Faith le sostuvo la mirada, como desafiándolo a rebatir su lógica.

– De acuerdo.

– Cuál es tu nuevo nombre? Me hará falta para el billete.

– Charles Wright.

Faith le guiñó el ojo.

– Chuck para los amigos, ¿no?

Lee le dirigió una sonrisa forzada y ella dio media vuelta y desapareció entre la multitud.

En cuanto Faith se hubo marchado, Lee se arrepintió.
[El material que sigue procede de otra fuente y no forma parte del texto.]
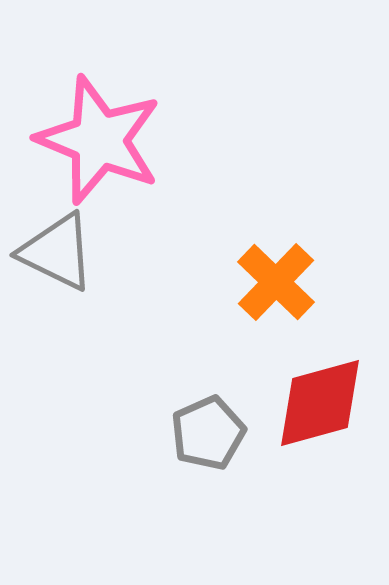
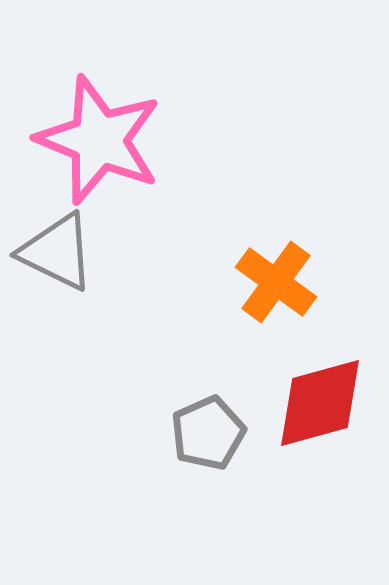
orange cross: rotated 8 degrees counterclockwise
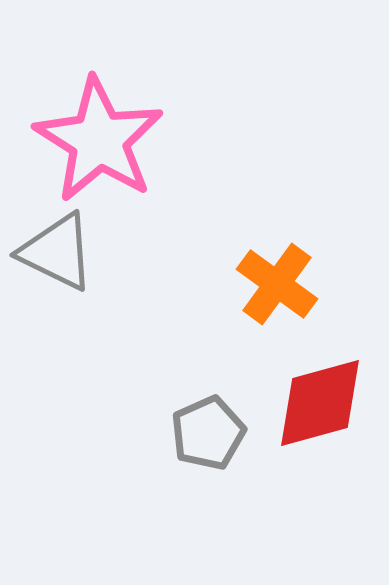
pink star: rotated 10 degrees clockwise
orange cross: moved 1 px right, 2 px down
Le había dejado la bolsa, de acuerdo, pero sólo había varias prendas en el interior, ¡las que él le había prestado! Se había llevado el bolso consigo, que contenía todo cuanto necesitaba: los documentos falsos y el dinero. Sí, desde allí veía la puerta de seguridad, pero ¿y si salía por la puerta principal? ¿Y si estaba saliendo por esa puerta en ese preciso instante? Sin ella, Lee estaría solo, excepto por un grupo de personas peligrosas que sabían dónde vivía. Personas que, con gran placer, le romperían los huesos uno por uno hasta que les contara lo que sabía, o sea, nada. No les haría ninguna gracia. Siguiente paso: el entierro de rigor en un vertedero. Aquello fue la gota que colmó el vaso. Lee se puso en pie de un salto, asió las bolsas y se dispuso a encontrar a Faith, fuera como fuese.